In quick succession Stupak has opened Empellón Cocina open just for dinner, Empellón Taqueria on West 4th Street, where we had a most authentic lunch, and perhaps most appealingly Empellón Al Pastor. This corner site on A Street houses a bar at one end and the kitchen at the other, behind which the chefs make the tortillas (800 an hour, Stupak proudly told me) and slice the large hunks of pork laced with pineapple roasting vertically on the spit, the dish that gives the restaurant its name.
As in many of these newer places, service is 'waiter-assisted', ie the customer places the order and pays at the kitchen with waiters then scurrying around with the food. The tacos are excellent; the place is fun and packed from early evening; and the prices are fair. The highly ambitious Stupak is contemplating expansion to either Los Angeles or London. I do hope he heads east.

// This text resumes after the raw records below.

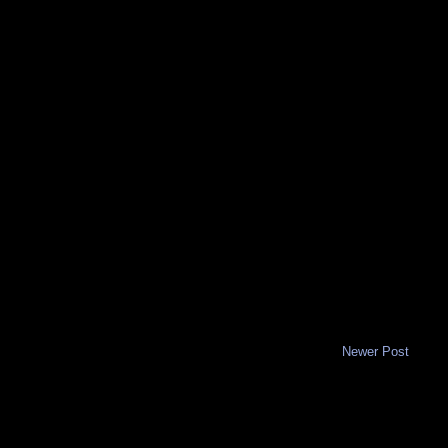
Newer Post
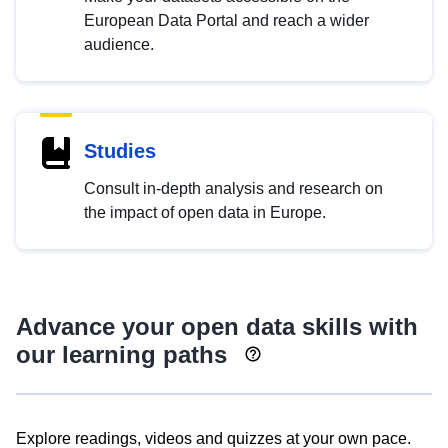
European Data Portal and reach a wider
audience.
Studies
Consult in-depth analysis and research on
the impact of open data in Europe.
Advance your open data skills with
our learning paths
Explore readings, videos and quizzes at your own pace.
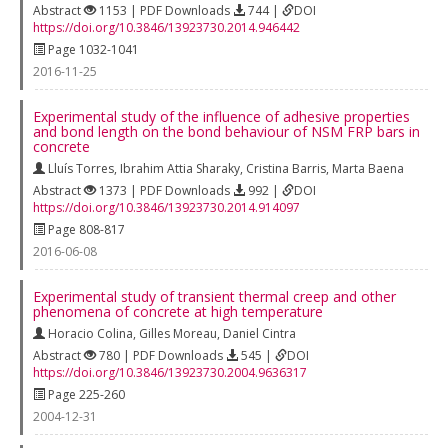
Abstract
1153 | PDF Downloads
744 |
DOI
https://doi.org/10.3846/13923730.2014.946442
Page 1032-1041
2016-11-25
Experimental study of the influence of adhesive properties
and bond length on the bond behaviour of NSM FRP bars in
concrete
Lluís Torres
,
Ibrahim Attia Sharaky
,
Cristina Barris
,
Marta Baena
Abstract
1373 | PDF Downloads
992 |
DOI
https://doi.org/10.3846/13923730.2014.914097
Page 808-817
2016-06-08
Experimental study of transient thermal creep and other
phenomena of concrete at high temperature
Horacio Colina
,
Gilles Moreau
,
Daniel Cintra
Abstract
780 | PDF Downloads
545 |
DOI
https://doi.org/10.3846/13923730.2004.9636317
Page 225-260
2004-12-31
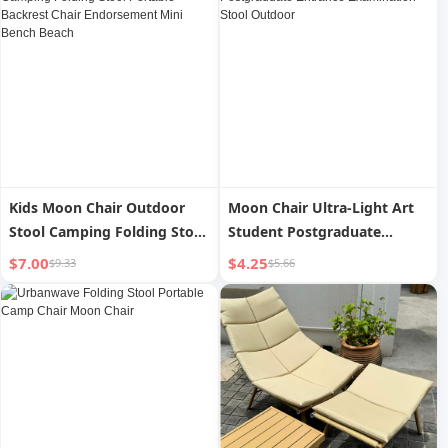
Kids Moon Chair Outdoor
Moon Chair Ultra-Light Art
Stool Camping Folding Stool
Student Postgraduate
Portable Backrest Chair
Entrance Examination Stool
$7.00
$4.25
$9.33
$5.66
Endorsement Mini Bench
Outdoor
Beach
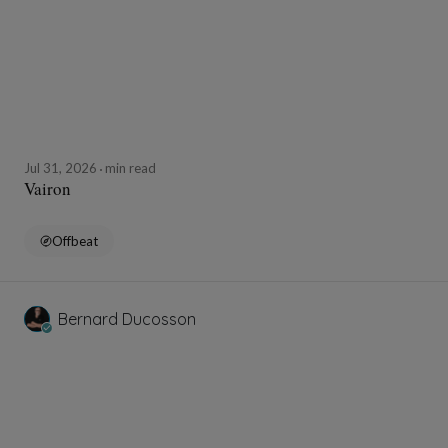
Jul 31, 2026
min read
Vairon
Offbeat
Bernard Ducosson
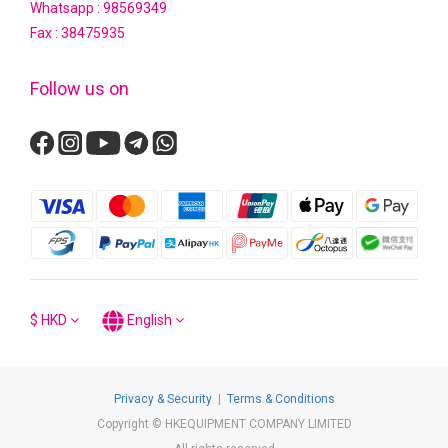
Whatsapp :
98569349
Fax : 38475935
Follow us on
$
HKD
English
Privacy & Security
|
Terms & Conditions
Copyright © HKEQUIPMENT COMPANY LIMITED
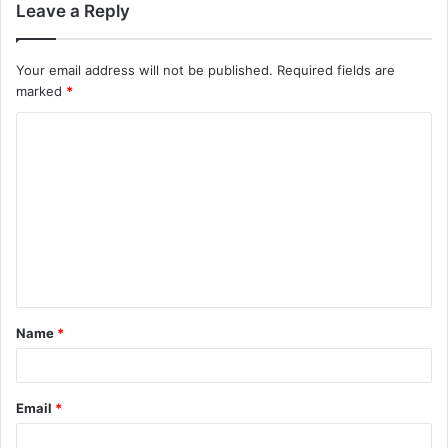
Leave a Reply
Your email address will not be published.
Required fields are
marked
*
C
o
m
m
e
n
t
Name
*
*
Email
*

The furthest Nick Anderer and Terry Coughlin have managed to move since, as executive chef and general manager, they opened Maialino on East 21st by Gramercy Park five years ago, is seven blocks north. But for pizza lovers, their recently opened Marta in the lobby of the renovated Martha Washington hotel is well worth the wait.
This is a fascinating opening and not just for the food. The hotel developers have bravely created this restaurant space right by the hotel entrance off East 28th Street, so that the first person to welcome any guest is not the hotel receptionist but rather the receptionists for Marta with, just beyond them, two vast wood-burning pizza ovens. Also clearly visible in the far corner is a large grill whose flames have already embellished the white kitchen walls with large black stains.
The barbecue chef proved the equal of his pizza counterpart. The highlight from the former was trout saltimbocca, a whole trout, skin wrapped in prosciutto, enhanced with sage and lemon before being sliced through the bone and served in five thick, flavourful pieces. There is a good range of pizzas including one for the adventurous topped with tripe, chilli flakes, pecorino and mint.
Finally, to a very clever twist on the cocktail bar and the hot dog, for me two quintessential aspects of New York life.
Just around the corner from the NoMad Hotel on Broadway, which the talented general manager William Guidara and Swiss-born chef Daniel Humm have made so popular, the same team has carved out the NoMad Bar from what was an electrical store with a massage parlour above (hence their Red Light cocktail).
The bar has become an instant success, not just because of the professional service and clever lighting that gives the interior the feel of an Edward Hopper painting. Humm's bar menu is another attraction, most notably his hot dog – topped with diced celery and black truffles. (Photo courtesy of Cayla Zahoran.)